**What the task requires:** Write out everything in the listing from the line containing "You can create" down to the end of the listing, both ends included, and leave out the pictures.

**Data excerpts:**
----

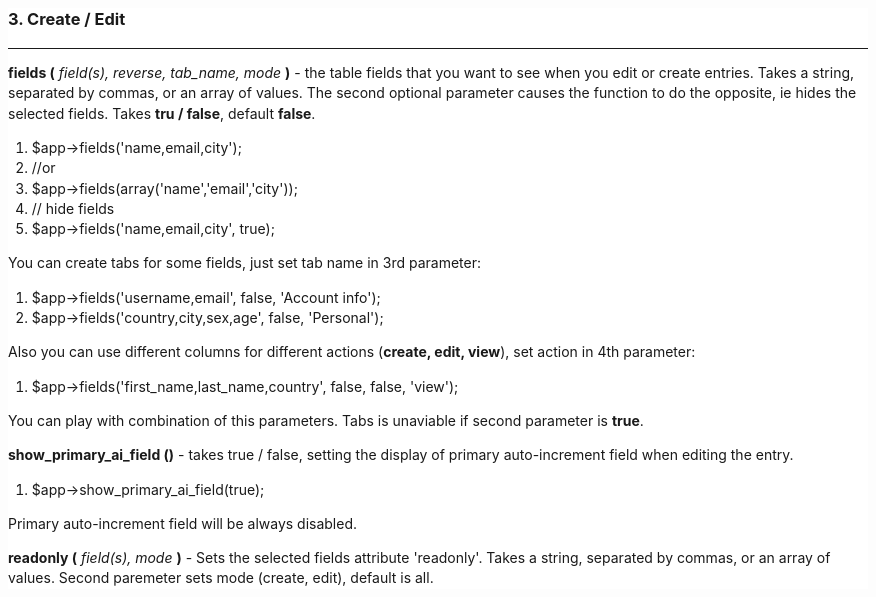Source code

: <section id="create_edit">

<div class="page-header">

### 3\. Create / Edit

* * *

</div>

**fields (** _field(s), reverse, tab_name, mode_ **)** - the table fields that you want to see when you edit or create entries. Takes a string, separated by commas, or an array of values. The second optional parameter causes the function to do the opposite, ie hides the selected fields. Takes **tru / false**, default **false**.

1.  <span class="pln">$app-></span><span class="pln">fields</span><span class="pun">(</span><span class="str">'name,email,city'</span><span class="pun">);</span>
2.  <span class="com">//or</span>
3.  <span class="pln">$app-></span><span class="pln">fields</span><span class="pun">(</span><span class="pln">array</span><span class="pun">(</span><span class="str">'name'</span><span class="pun">,</span><span class="str">'email'</span><span class="pun">,</span><span class="str">'city'</span><span class="pun">));</span>
4.  <span class="com">// hide fields</span>
5.  <span class="pln">$app-></span><span class="pln">fields</span><span class="pun">(</span><span class="str">'name,email,city'</span><span class="pun">,</span> <span class="kwd">true</span><span class="pun">);</span>

You can create tabs for some fields, just set tab name in 3rd parameter:

1.  <span class="pln">$app-></span><span class="pln">fields</span><span class="pun">(</span><span class="str">'username,email'</span><span class="pun">,</span> <span class="kwd">false</span><span class="pun">,</span> <span class="str">'Account info'</span><span class="pun">);</span>
2.  <span class="pln">$app-></span><span class="pln">fields</span><span class="pun">(</span><span class="str">'country,city,sex,age'</span><span class="pun">,</span> <span class="kwd">false</span><span class="pun">,</span> <span class="str">'Personal'</span><span class="pun">);</span>

Also you can use different columns for different actions (**create, edit, view**), set action in 4th parameter:

1.  <span class="pln">$app-></span><span class="pln">fields</span><span class="pun">(</span><span class="str">'first_name,last_name,country'</span><span class="pun">,</span> <span class="kwd">false</span><span class="pun">,</span> <span class="kwd">false</span><span class="pun">,</span> <span class="str">'view'</span><span class="pun">);</span>

You can play with combination of this parameters. Tabs is unaviable if second parameter is **true**.

**show_primary_ai_field ()** - takes true / false, setting the display of primary auto-increment field when editing the entry.

1.  <span class="pln">$app-></span><span class="pln">show_primary_ai_field</span><span class="pun">(</span><span class="kwd">true</span><span class="pun">);</span>

Primary auto-increment field will be always disabled.

**readonly (** _field(s), mode_ **)** - Sets the selected fields attribute 'readonly'. Takes a string, separated by commas, or an array of values. Second paremeter sets mode (create, edit), default is all.
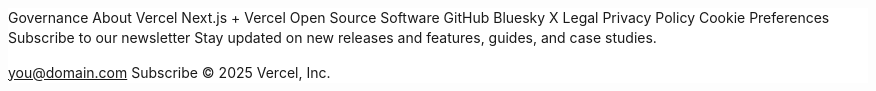 Governance
About Vercel
Next.js + Vercel
Open Source Software
GitHub
Bluesky
X
Legal
Privacy Policy
Cookie Preferences
Subscribe to our newsletter
Stay updated on new releases and features, guides, and case studies.

you@domain.com
Subscribe
© 2025 Vercel, Inc.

----

**Result of the task:**
You can create tabs for some fields, just set tab name in 3rd parameter:

1.  <span class="pln">$app-></span><span class="pln">fields</span><span class="pun">(</span><span class="str">'username,email'</span><span class="pun">,</span> <span class="kwd">false</span><span class="pun">,</span> <span class="str">'Account info'</span><span class="pun">);</span>
2.  <span class="pln">$app-></span><span class="pln">fields</span><span class="pun">(</span><span class="str">'country,city,sex,age'</span><span class="pun">,</span> <span class="kwd">false</span><span class="pun">,</span> <span class="str">'Personal'</span><span class="pun">);</span>

Also you can use different columns for different actions (**create, edit, view**), set action in 4th parameter:

1.  <span class="pln">$app-></span><span class="pln">fields</span><span class="pun">(</span><span class="str">'first_name,last_name,country'</span><span class="pun">,</span> <span class="kwd">false</span><span class="pun">,</span> <span class="kwd">false</span><span class="pun">,</span> <span class="str">'view'</span><span class="pun">);</span>

You can play with combination of this parameters. Tabs is unaviable if second parameter is **true**.

**show_primary_ai_field ()** - takes true / false, setting the display of primary auto-increment field when editing the entry.

1.  <span class="pln">$app-></span><span class="pln">show_primary_ai_field</span><span class="pun">(</span><span class="kwd">true</span><span class="pun">);</span>

Primary auto-increment field will be always disabled.

**readonly (** _field(s), mode_ **)** - Sets the selected fields attribute 'readonly'. Takes a string, separated by commas, or an array of values. Second paremeter sets mode (create, edit), default is all.
 Governance
About Vercel
Next.js + Vercel
Open Source Software
GitHub
Bluesky
X
Legal
Privacy Policy
Cookie Preferences
Subscribe to our newsletter
Stay updated on new releases and features, guides, and case studies.

you@domain.com
Subscribe
© 2025 Vercel, Inc.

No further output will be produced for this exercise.